[Edit tracking data]
□ □ □ □
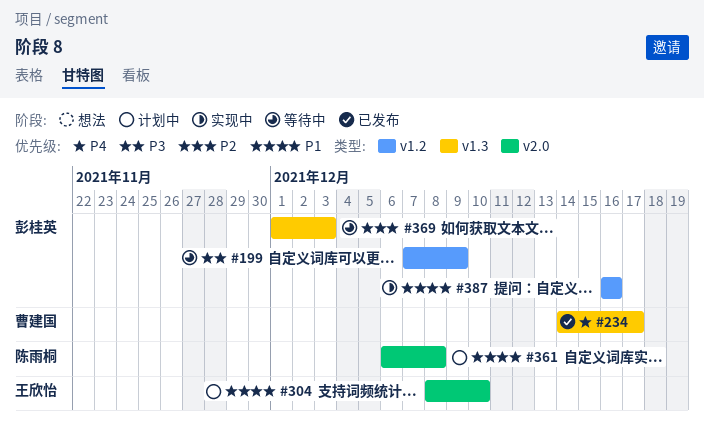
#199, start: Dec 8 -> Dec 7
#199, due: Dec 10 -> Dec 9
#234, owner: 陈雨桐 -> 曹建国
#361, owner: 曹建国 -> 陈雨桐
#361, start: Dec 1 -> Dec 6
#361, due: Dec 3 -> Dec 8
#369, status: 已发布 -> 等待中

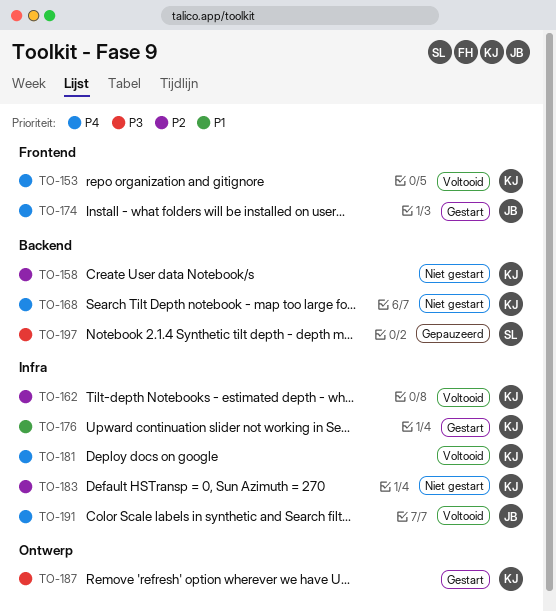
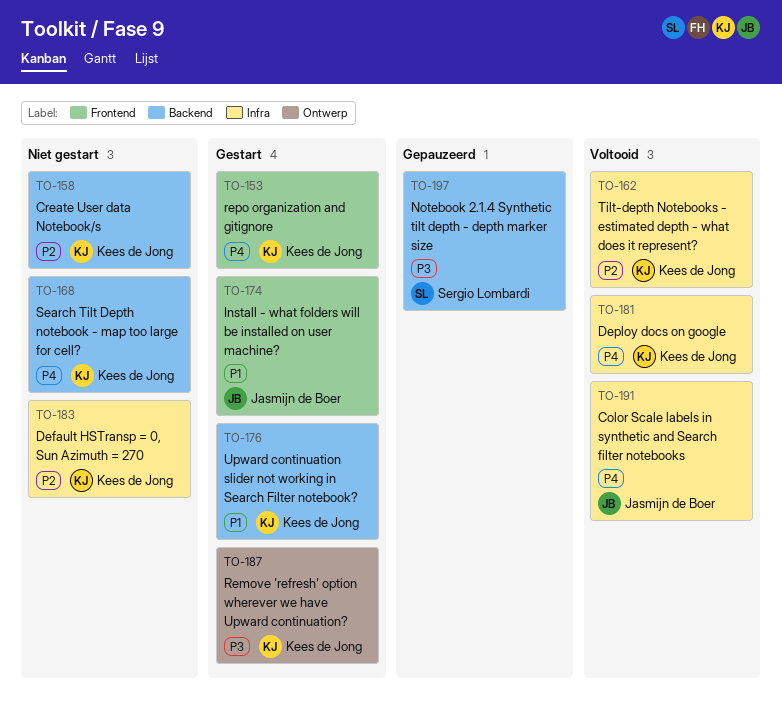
TO-153, status: Voltooid -> Gestart
TO-174, priority: P4 -> P1
TO-176, label: Infra -> Backend

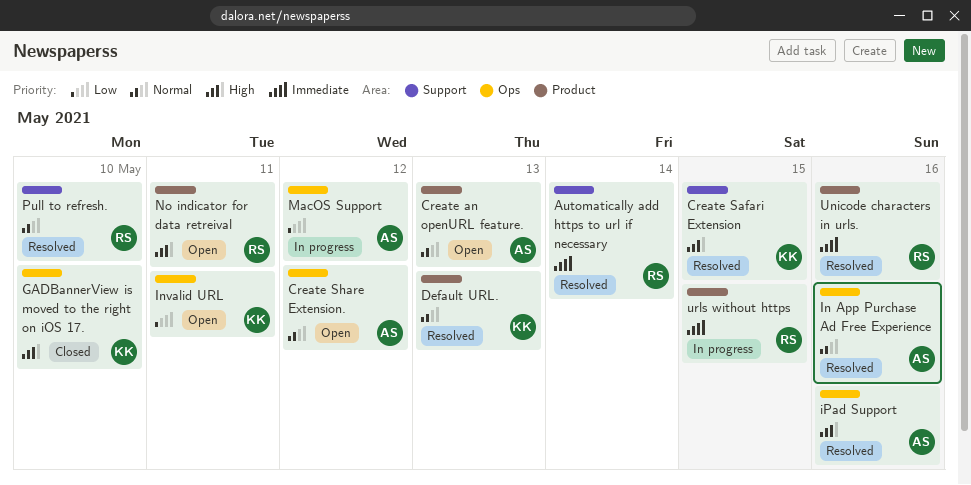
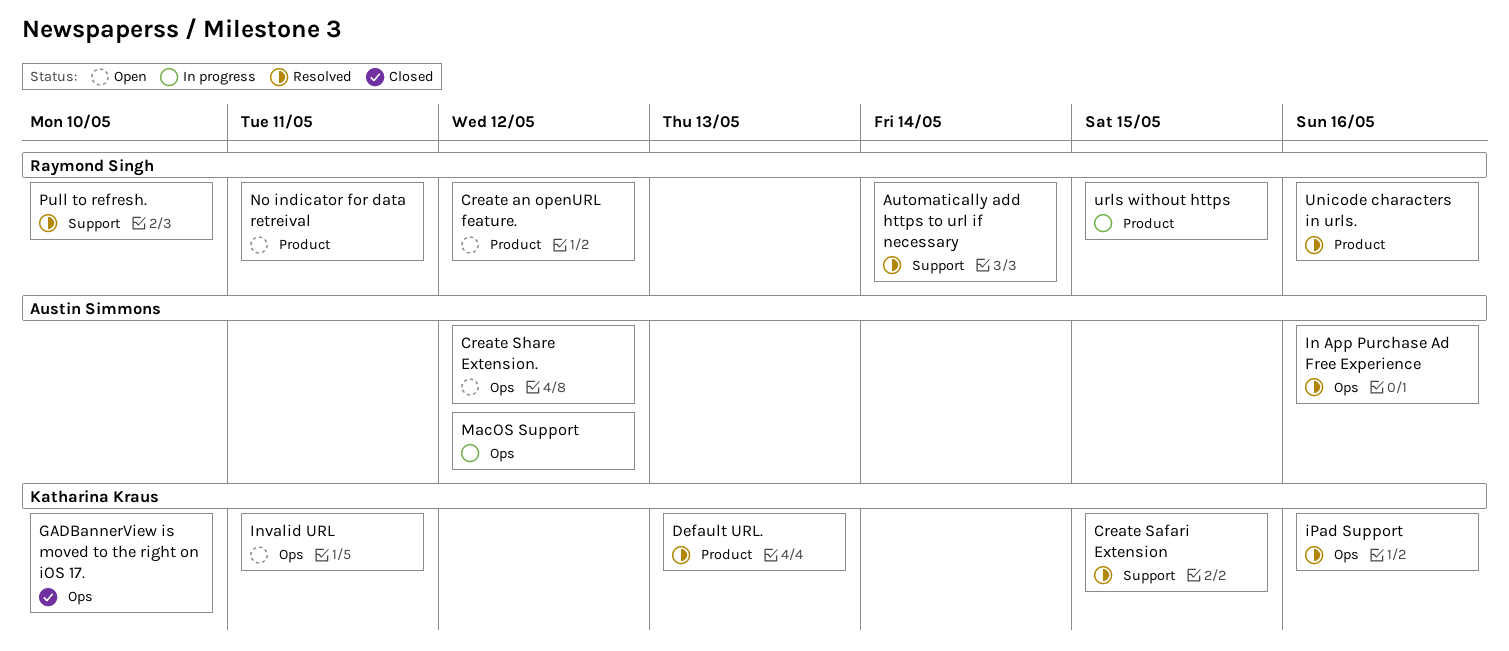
Create an openURL feature., owner: Austin Simmons -> Raymond Singh
Create an openURL feature., due: May 13 -> May 12
iPad Support, owner: Austin Simmons -> Katharina Kraus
□ □ □ □
Instructions to follow: Copy all the records above exactly, but leave out the pictures.

Answer area:
#199, start: Dec 8 -> Dec 7
#199, due: Dec 10 -> Dec 9
#234, owner: 陈雨桐 -> 曹建国
#361, owner: 曹建国 -> 陈雨桐
#361, start: Dec 1 -> Dec 6
#361, due: Dec 3 -> Dec 8
#369, status: 已发布 -> 等待中

TO-153, status: Voltooid -> Gestart
TO-174, priority: P4 -> P1
TO-176, label: Infra -> Backend

Create an openURL feature., owner: Austin Simmons -> Raymond Singh
Create an openURL feature., due: May 13 -> May 12
iPad Support, owner: Austin Simmons -> Katharina Kraus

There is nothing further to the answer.